▸ **WHAT YOU WILL DO**:
a: Which all-caps names appear in the code of the memchr write-up? Skip the comments and list the names in the order they first appear.
b: For each statement about the memchr write-up, say yes or no and quote the words that decide it: (i) the fast code reads the source one byte at a time; (ii) DETECT_CHAR checks whether the designated character is in the current word; (iii) the mask is first built by shifting d left by 8 bits and combining it with d.
c: Write the next part of the memchr write-up, picking up right after its final sentence.

Segment Start: DOCUMENT TEXT

Try   HackMD

2022-04-04 cantfindagoodname

contributed by < cantfindagoodname >

quiz8

題目

測驗 1

void *memchr_opt(const void *src_void, int c, size_t length)
{
    const unsigned char *src = (const unsigned char *) src_void;
    unsigned char d = c;

    while (UNALIGNED(src)) {
        if (!length--)
            return NULL;
        if (*src == d)
            return (void *) src;
        src++;
    }

    if (!TOO_SMALL(length)) {
        /* If we get this far, we know that length is large and
         * src is word-aligned.
         */

        /* The fast code reads the source one word at a time and only performs
         * the bytewise search on word-sized segments if they contain the search
         * character, which is detected by XORing the word-sized segment with a
         * word-sized block of the search character and then detecting for the
         * presence of NULL in the result.
         */
        unsigned long *asrc = (unsigned long *) src;
        unsigned long mask = d << 8 | d;
        mask = mask << 16 | mask;
        for (unsigned int i = 32; i < LBLOCKSIZE * 8; i <<= 1)
            mask = (mask << i) | mask;

        while (length >= LBLOCKSIZE) {
            /* XXXXX: Your implementation should appear here */
            if (DETECT_CHAR(*asrc, mask))
                break;
            ++asrc;
            length -= LBLOCKSIZE;
        }

        /* If there are fewer than LBLOCKSIZE characters left, then we resort to
         * the bytewise loop.
         */
        src = (unsigned char *) asrc;
    }

    while (length--) {
        if (*src == d)
            return (void *) src;
        src++;
    }

    return NULL;
}    

The program use DETECT_CHAR to check if the designated character is in the word of current loop, if so it then break to check which byte of the word contains the charcter. The loop would iterate by scanning the data word by word.

Segment End: DOCUMENT TEXT
Segment Start: DATA FOR ANALYSIS

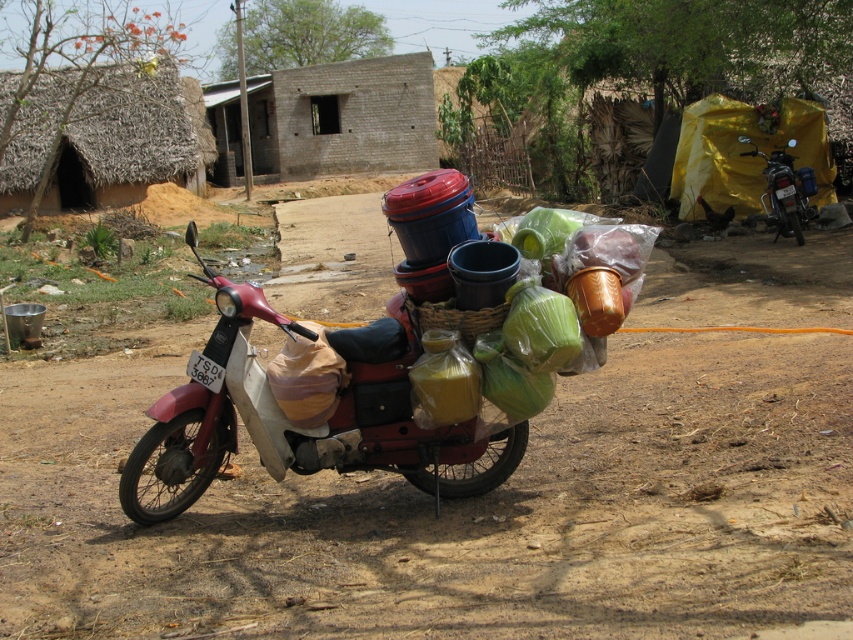
Question: Which point appears farthest from the camera in this image?

Choices:
 (A) (216, 282)
 (B) (810, 180)

Answer: (B)

Question: Does metallic red scooter at center have a lesser width compared to metallic silver motorcycle at right?

Choices:
 (A) no
 (B) yes

Answer: (A)

Question: Which point is closer to the camera?

Choices:
 (A) (396, 396)
 (B) (808, 182)

Answer: (A)

Question: Which object is farther from the camera taking this photo?

Choices:
 (A) metallic red scooter at center
 (B) metallic silver motorcycle at right

Answer: (B)

Question: Does metallic red scooter at center have a smaller size compared to metallic silver motorcycle at right?

Choices:
 (A) no
 (B) yes

Answer: (B)

Question: Does metallic red scooter at center appear on the right side of metallic silver motorcycle at right?

Choices:
 (A) yes
 (B) no

Answer: (B)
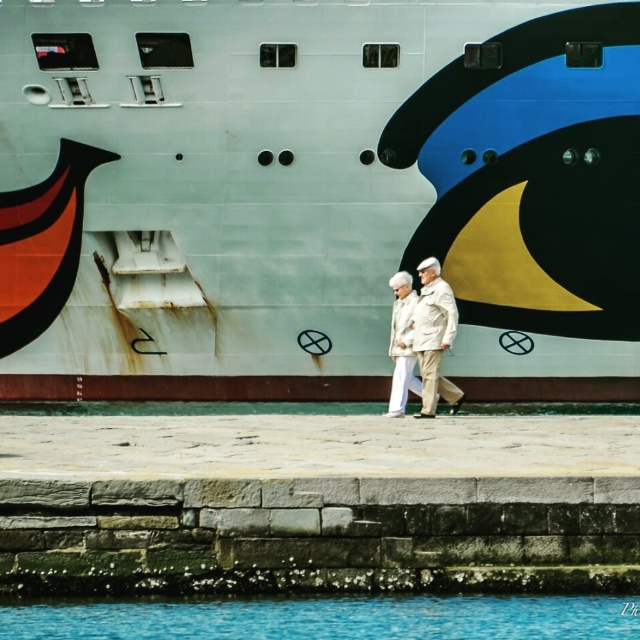
You are standing on the pier and looking at the white matte ship at center and the blue liquid water at lower center. Which object is closer to your eye level?

The white matte ship at center is closer to your eye level since it is positioned above the blue liquid water at lower center.

You are a photographer trying to capture a wide shot of the scene. You notice the white matte ship at center and the beige fabric coat at center. Which object should you focus on to ensure both are visible in the frame without needing to zoom in or out?

You should focus on the beige fabric coat at center because it is wider than the white matte ship at center, ensuring both fit within the frame without needing to adjust the zoom.

You are standing on the pier and want to take a photo of the cruise ship. To ensure the blue liquid water at lower center is in the frame, where should you position yourself relative to the pier?

You should position yourself at point (326, 618) on the pier to include the blue liquid water at lower center in your photo.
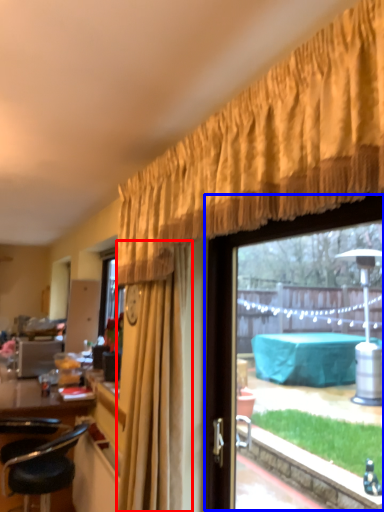
Question: Which object is further to the camera taking this photo, curtain (highlighted by a red box) or window (highlighted by a blue box)?

Choices:
 (A) curtain
 (B) window

Answer: (A)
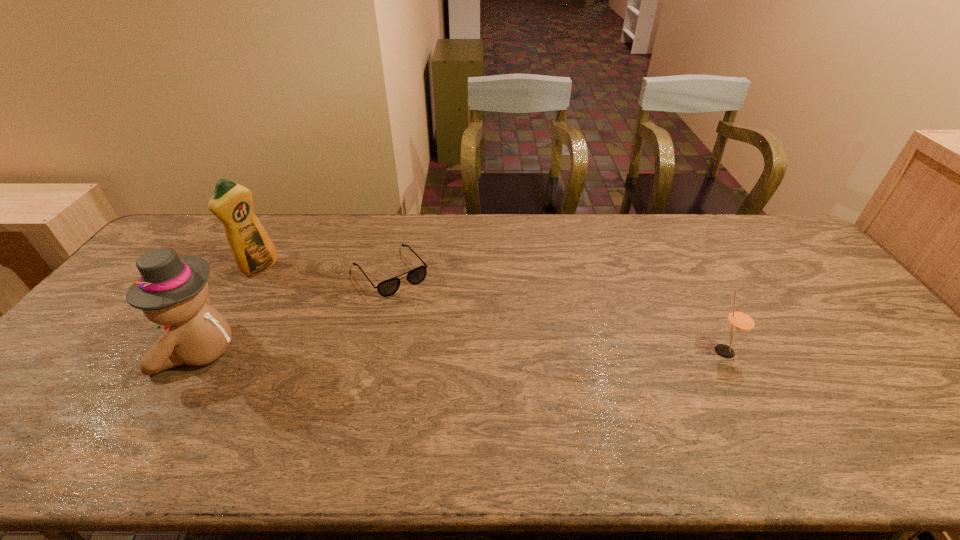
The image size is (960, 540). I want to click on free space that is in between the detergent and the second shortest object, so click(492, 309).

Find the location of a particular element. The width and height of the screenshot is (960, 540). free space that is in between the shortest object and the rag_doll is located at coordinates (296, 312).

Locate an element on the screen. The width and height of the screenshot is (960, 540). vacant area that lies between the rag_doll and the detergent is located at coordinates (230, 309).

Where is `the second closest object to the detergent`? Image resolution: width=960 pixels, height=540 pixels. the second closest object to the detergent is located at coordinates (388, 287).

Identify which object is the second nearest to the rag_doll. Please provide its 2D coordinates. Your answer should be formatted as a tuple, i.e. [(x, y)], where the tuple contains the x and y coordinates of a point satisfying the conditions above.

[(388, 287)]

Locate an element on the screen. This screenshot has height=540, width=960. vacant point that satisfies the following two spatial constraints: 1. on the front side of the spectacles; 2. on the left side of the second shortest object is located at coordinates (372, 351).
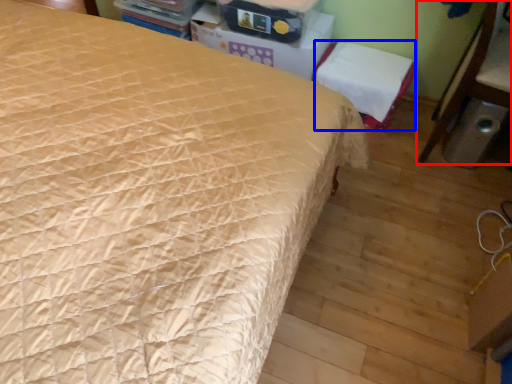
Question: Which object appears farthest to the camera in this image, furniture (highlighted by a red box) or chair (highlighted by a blue box)?

Choices:
 (A) furniture
 (B) chair

Answer: (B)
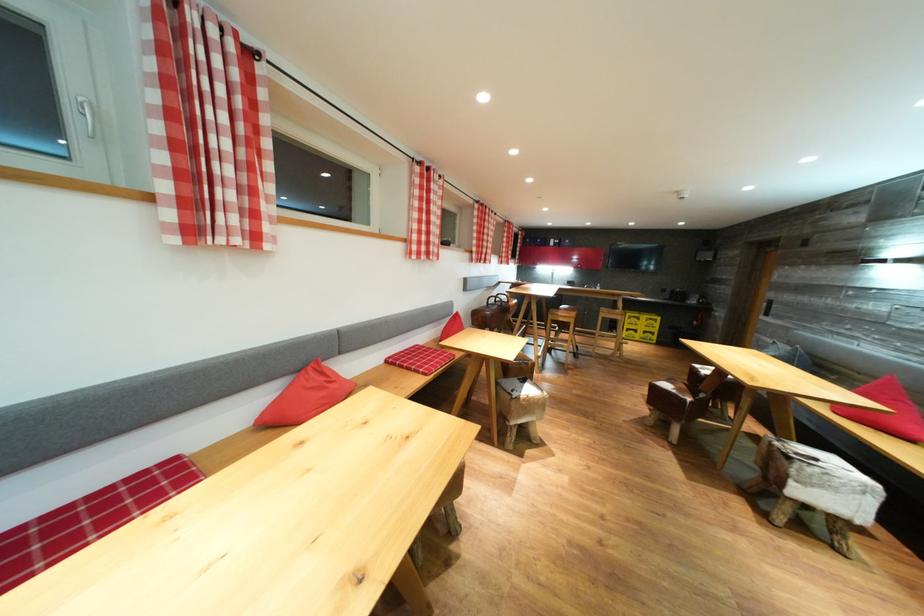
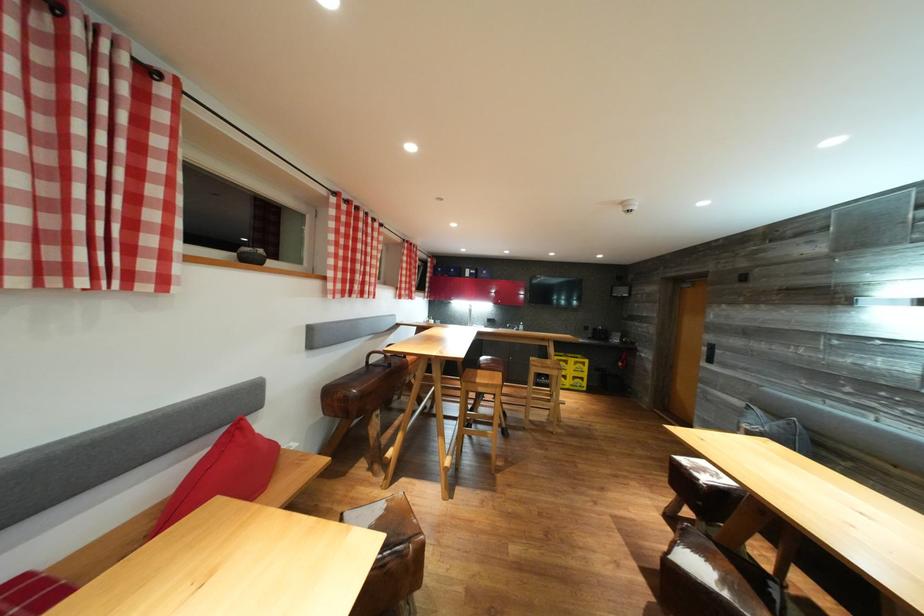
Locate, in the second image, the point that corresponds to point (572, 322) in the first image.

(492, 391)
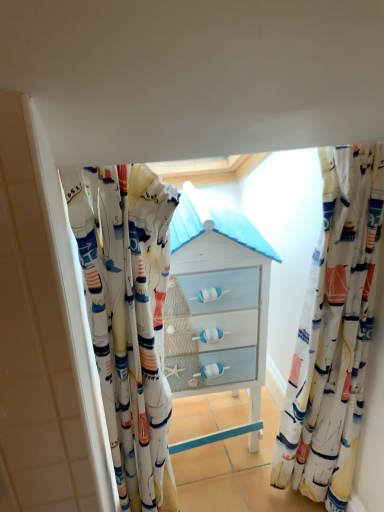
Question: Does point (158, 492) appear closer or farther from the camera than point (377, 158)?

Choices:
 (A) farther
 (B) closer

Answer: (A)

Question: From a real-world perspective, relative to sailboat-patterned fabric at right, which ranks as the second curtain in left-to-right order, is white fabric curtain at center, placed as the 2th curtain when sorted from right to left, vertically above or below?

Choices:
 (A) above
 (B) below

Answer: (B)

Question: Estimate the real-world distances between objects in this image. Which object is farther from the matte white chest of drawers at center?

Choices:
 (A) sailboat-patterned fabric at right, which ranks as the second curtain in left-to-right order
 (B) white fabric curtain at center, marked as the 1th curtain in a left-to-right arrangement

Answer: (A)

Question: Based on their relative distances, which object is farther from the matte white chest of drawers at center?

Choices:
 (A) white fabric curtain at center, placed as the 2th curtain when sorted from right to left
 (B) sailboat-patterned fabric at right, which appears as the 1th curtain when viewed from the right

Answer: (B)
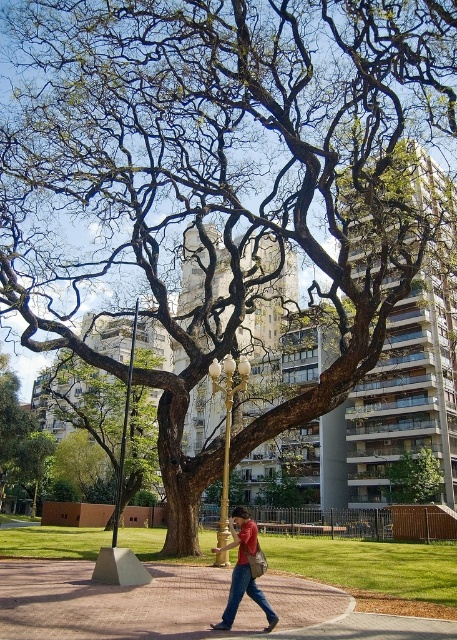
Does matte red shirt at center have a smaller size compared to green leafy tree at center?

Correct, matte red shirt at center occupies less space than green leafy tree at center.

Can you confirm if matte red shirt at center is bigger than green leafy tree at center?

No, matte red shirt at center is not bigger than green leafy tree at center.

Is point (239, 557) closer to viewer compared to point (441, 474)?

Yes, it is in front of point (441, 474).

Image resolution: width=457 pixels, height=640 pixels. I want to click on matte red shirt at center, so click(243, 570).

Which is in front, point (107, 445) or point (250, 548)?

Point (250, 548) is in front.

Where is `smooth brown tree trunk at center`? The height and width of the screenshot is (640, 457). smooth brown tree trunk at center is located at coordinates tap(84, 401).

The height and width of the screenshot is (640, 457). I want to click on smooth brown tree trunk at center, so click(x=84, y=401).

Who is positioned more to the right, paved brick sidewalk at center or green leafy tree at center?

From the viewer's perspective, green leafy tree at center appears more on the right side.

Does paved brick sidewalk at center have a smaller size compared to green leafy tree at center?

No.

The image size is (457, 640). I want to click on paved brick sidewalk at center, so click(x=107, y=602).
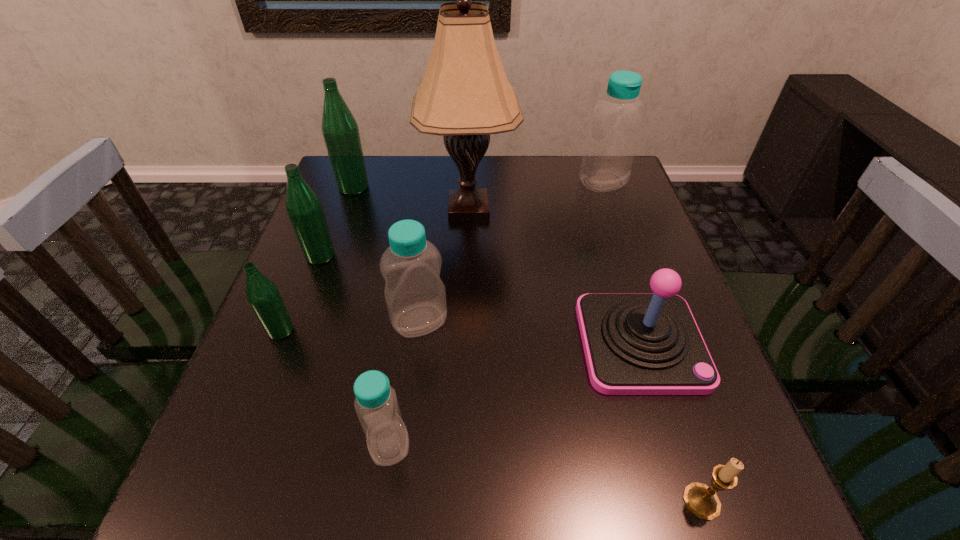
This screenshot has height=540, width=960. Find the location of `free space between the farthest blue bottle and the second biggest blue bottle`. free space between the farthest blue bottle and the second biggest blue bottle is located at coordinates (512, 251).

Identify the location of unoccupied position between the rightmost blue bottle and the joystick. Image resolution: width=960 pixels, height=540 pixels. (622, 262).

Locate an element on the screen. The image size is (960, 540). free area in between the fourth nearest bottle and the joystick is located at coordinates (481, 299).

This screenshot has height=540, width=960. Find the location of `free space that is in between the joystick and the farthest green bottle`. free space that is in between the joystick and the farthest green bottle is located at coordinates (497, 265).

Select which object appears as the second closest to the shortest object. Please provide its 2D coordinates. Your answer should be formatted as a tuple, i.e. [(x, y)], where the tuple contains the x and y coordinates of a point satisfying the conditions above.

[(376, 404)]

Find the location of a particular element. The image size is (960, 540). object that ranks as the fifth closest to the nearest green bottle is located at coordinates (340, 131).

What are the coordinates of `bottle identified as the fifth closest to the second farthest blue bottle` in the screenshot? It's located at (612, 140).

At what (x,y) coordinates should I click in order to perform the action: click on the closest bottle to the third farthest bottle. Please return your answer as a coordinate pair (x, y). Looking at the image, I should click on (262, 294).

Identify the location of the closest blue bottle relative to the second biggest blue bottle. The width and height of the screenshot is (960, 540). (376, 404).

Identify which blue bottle is the nearest to the nearest bottle. Please provide its 2D coordinates. Your answer should be formatted as a tuple, i.e. [(x, y)], where the tuple contains the x and y coordinates of a point satisfying the conditions above.

[(415, 295)]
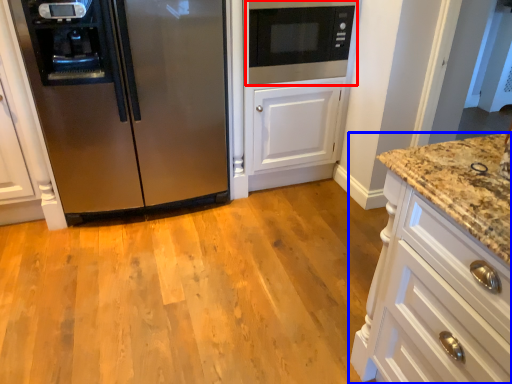
Question: Which of the following is the closest to the observer, microwave oven (highlighted by a red box) or cabinetry (highlighted by a blue box)?

Choices:
 (A) microwave oven
 (B) cabinetry

Answer: (B)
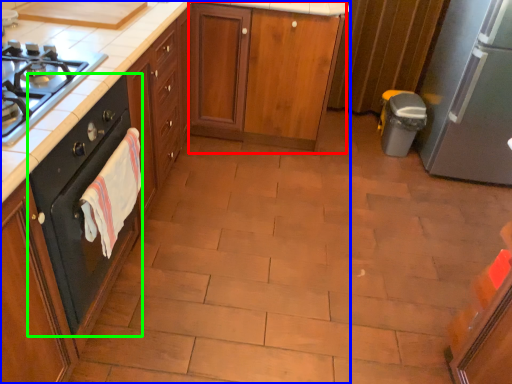
Question: Estimate the real-world distances between objects in this image. Which object is closer to cabinetry (highlighted by a red box), cabinetry (highlighted by a blue box) or home appliance (highlighted by a green box)?

Choices:
 (A) cabinetry
 (B) home appliance

Answer: (A)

Segment End: DATA FOR ANALYSIS

▸ **ANSWERS BELOW**:
a: UNALIGNED, NULL, TOO_SMALL, LBLOCKSIZE, DETECT_CHAR

b:
(i) No: "The fast code reads the source one word at a time"
(ii) Yes: "The program use DETECT_CHAR to check if the designated character is in the word of current loop"
(iii) Yes: "unsigned long mask = d << 8 | d;"

c:
while (length >= LBLOCKSIZE) {
	/* Check if target is in current word */
	/* If target = a, mask would be aaaa, up to length of a word */
	if (DETECT_CHAR(*asrc, mask))
		break;
	/* Move pointer to scan through data */
	++asrc;
	/* Track how many data is left */
	length -= LBLOCKSIZE;
}

In quiz3 測驗9延伸問題, Instead of finding a example of application for ALIGN, I take a problem I've encountered when doing fibdrv. Which I try to optimize numerical arithmetic on character array.

In the program, I would match the NULL character '\0' instead of a given character 'c', using implementation of DETECT_NULL given in this test.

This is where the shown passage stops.